About one year ago, I wrote a post with the title “Are We in A Recession?” At the time there was much talk, both in the popular media and among economists, about whether we were in a recession or not, and what “technically” counts as a recession. Now with hindsight, I think we can pretty clearly say that we were not in a recession last summer, nor at any point in 2022.
One thing is true: GDP did decline for two quarters in the first half of 2022. In fact, even the more nuanced “real average of GDP and GDI” declined for two quarters. But as I explained in that July 2022 post, that’s not how the NBER defines a recession. It often coincides with their defined recession, but they used a separate set of indicators. And while some economics textbooks do use the two quarters of declining GDP definition, as I explained in a follow-up post, that’s not the most common textbook definition.
The first half of 2022 is a good candidate for a possible recession, but when we look at the NBER’s preferred 6 measures of economic activity, it seems pretty clear that this was not a recession. If you start the data in the last few months of 2021, you do have small declines in two measures through July 2022 (real personal income and real manufacturing sales), but this looks nothing like past recessions, which have large declines in all or most of the 6 measures.

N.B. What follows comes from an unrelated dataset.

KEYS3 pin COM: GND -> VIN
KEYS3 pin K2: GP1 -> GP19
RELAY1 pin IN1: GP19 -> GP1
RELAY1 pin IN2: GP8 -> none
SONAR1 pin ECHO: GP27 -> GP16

OK, but that was then, this is now. Are we in a recession now or headed into one? You can find lots of models and surveys or different groups of economists out there. I’m not sure that any particular one is the best, so I won’t dive into those. But if we look at the average of GDP and GDI again, we do notice that 2022q4 was negative and 2023q1 was very weak. Maybe that was a recession?
Again, we can start the NBER indicators around that time to see. Starting from September 2022, we can indeed see that there is some weakness in a lot of the measures for the next 2-3 months. But when we look out 6 months or so from then, we once again only have 2 of the 6 indicators that are below the September 2022 level, and the declines are mild (less than 1 percent). You can play around with the start date a bit, but I think September is the best candidate for a peak, and it’s still pretty weak.

OK, OK, you say, but that’s still all the past. What about the future? Sorry dear reader, I don’t have a crystal ball or the economic equivalent (a model). All I can say is what the data shows right now (which is always backward looking), and as of right now most broad measures of the economy aren’t declining. Yet!
This doesn’t mean everything is great in the economy. Inflation is bad. Poverty is bad. Inequality is, often, bad. We always have these things. But are they getting better? Or are they getting worse? A recession is a particularly bad thing, and something that is often hard to precisely define and measure (for good reason: the economy is complex and hard to measure!). All indication of the available data is that, whatever other bad things are happening right now, a recession is probably not one of those things.